The IHS data reveal that together, all activity by business buyers, which include large institutional investors as well as smaller business entities buying single-family homes, peaked in 2013 for all counties in the Chicago region and declined in 2014.  Business buyers accounted for 25 percent of all single-family sales in Oak Lawn in 2013 and 13 percent in 2014. In suburban Cook County communities such as Hazel Crest, Richton Park, Country Club Hills, Glenwood, Matteson, approximately 40 percent of all purchases were by business buyers in 2014.

Blog_Chart1.jpgShare of Single Family Homes Purchased by Business Buyers in the Chicago Six-County Region, 2005 to 2014

In Chicago proper, business buyers have been particularly active on the South Side, although they’ve also begun to slow their purchases in 2014. More than half of the single-family home purchases in 2013 in Burnside South Chicago and Greater Grand Crossing were to business buyers, as were 45 percent in Auburn Gresham and Washington Heights.
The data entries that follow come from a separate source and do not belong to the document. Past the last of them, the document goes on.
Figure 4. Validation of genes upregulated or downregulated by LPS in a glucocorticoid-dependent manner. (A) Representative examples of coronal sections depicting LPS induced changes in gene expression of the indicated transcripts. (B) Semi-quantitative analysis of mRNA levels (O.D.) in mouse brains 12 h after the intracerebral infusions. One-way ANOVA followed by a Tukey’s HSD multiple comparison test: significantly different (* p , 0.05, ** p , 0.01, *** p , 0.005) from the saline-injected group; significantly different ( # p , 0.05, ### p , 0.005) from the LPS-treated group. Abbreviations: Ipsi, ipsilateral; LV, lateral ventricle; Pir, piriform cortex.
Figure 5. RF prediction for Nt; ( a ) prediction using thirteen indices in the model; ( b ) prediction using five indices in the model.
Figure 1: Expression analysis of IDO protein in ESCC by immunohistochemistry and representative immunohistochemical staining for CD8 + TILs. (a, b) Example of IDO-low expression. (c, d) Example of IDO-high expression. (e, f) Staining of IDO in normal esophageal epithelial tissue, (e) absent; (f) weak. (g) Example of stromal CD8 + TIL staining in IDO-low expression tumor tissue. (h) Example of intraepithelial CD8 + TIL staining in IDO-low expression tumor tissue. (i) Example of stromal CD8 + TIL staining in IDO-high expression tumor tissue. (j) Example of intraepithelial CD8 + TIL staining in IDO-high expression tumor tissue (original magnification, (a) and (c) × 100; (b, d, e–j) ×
Recent gains in home prices in the county and fewer foreclosures and distressed sales might be one reason for the recent declines in business buying. In fact, some large investors have begun to unload their inventories, but not always to owner-occupants. Recently, BLT Homes, another large business buyer in the Chicago region, announced that they were selling their national portfolio of properties, including many in Chicago, to another large investor, Cerebrus Capital Management.  
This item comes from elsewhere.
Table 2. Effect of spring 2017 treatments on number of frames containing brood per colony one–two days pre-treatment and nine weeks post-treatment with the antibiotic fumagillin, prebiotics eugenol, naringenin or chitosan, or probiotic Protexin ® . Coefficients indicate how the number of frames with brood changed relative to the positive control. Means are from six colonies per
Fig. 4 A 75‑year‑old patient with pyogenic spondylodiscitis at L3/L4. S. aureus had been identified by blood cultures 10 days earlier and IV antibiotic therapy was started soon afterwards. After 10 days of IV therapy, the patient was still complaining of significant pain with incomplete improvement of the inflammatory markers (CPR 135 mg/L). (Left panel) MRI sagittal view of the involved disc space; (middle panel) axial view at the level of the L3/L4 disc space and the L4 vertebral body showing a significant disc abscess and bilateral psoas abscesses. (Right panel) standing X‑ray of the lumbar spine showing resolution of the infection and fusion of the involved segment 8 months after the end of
RealtyTrac finds that most investors are hanging onto homes they’ve purchased, generating income from rents as they wait for prices to increase. The Joint Center for Housing Studies in its most recent State of the Nation’s Housing report finds that the 2010s are on pace to be the strongest decade for renter growth in history. Rents rose at a 3.2 percent rate last year in a very tight market. Given the sluggish housing rebound in several Chicago communities where investors have focused, that rental income may be appealing. As we’ve outlined in our recent report, home prices in Oak Forest and Oak Lawn, for example, are only up 10-14 percent from their bottom. Auburn-Gresham has bounced back only 15 percent. 

What remains to be seen is the impact the investors will have on the character and demographic in the neighborhoods where they invested. Will they rehab homes and sell to a more affluent demographic, accelerating neighborhood change? Or will they help alleviate the rental housing shortage? More affordable rental housing is certainly needed, and investors in some cases have preferred to rent to low-income tenants with Housing Choice Vouchers because of the dependable rent and little turnover. Will these large investors prove to be good landlords and neighbors over the long haul or will tenants and municipalities struggle with poor property management and maintenance practices? A recent report by the California Reinvestment Coalition casts doubt on whether these large institutional buyers can be good neighbors. They find frequent instances of poor maintenance of rental units and other disinvestment in neighborhoods. The report by the Center for Popular Democracy calls out Blackstone in particular for imposing "unscrupulous terms" in its rental properties in Illinois, such as "as is" clauses, and for failing to maintain its rental portfolio. For now, though, the jury is still out.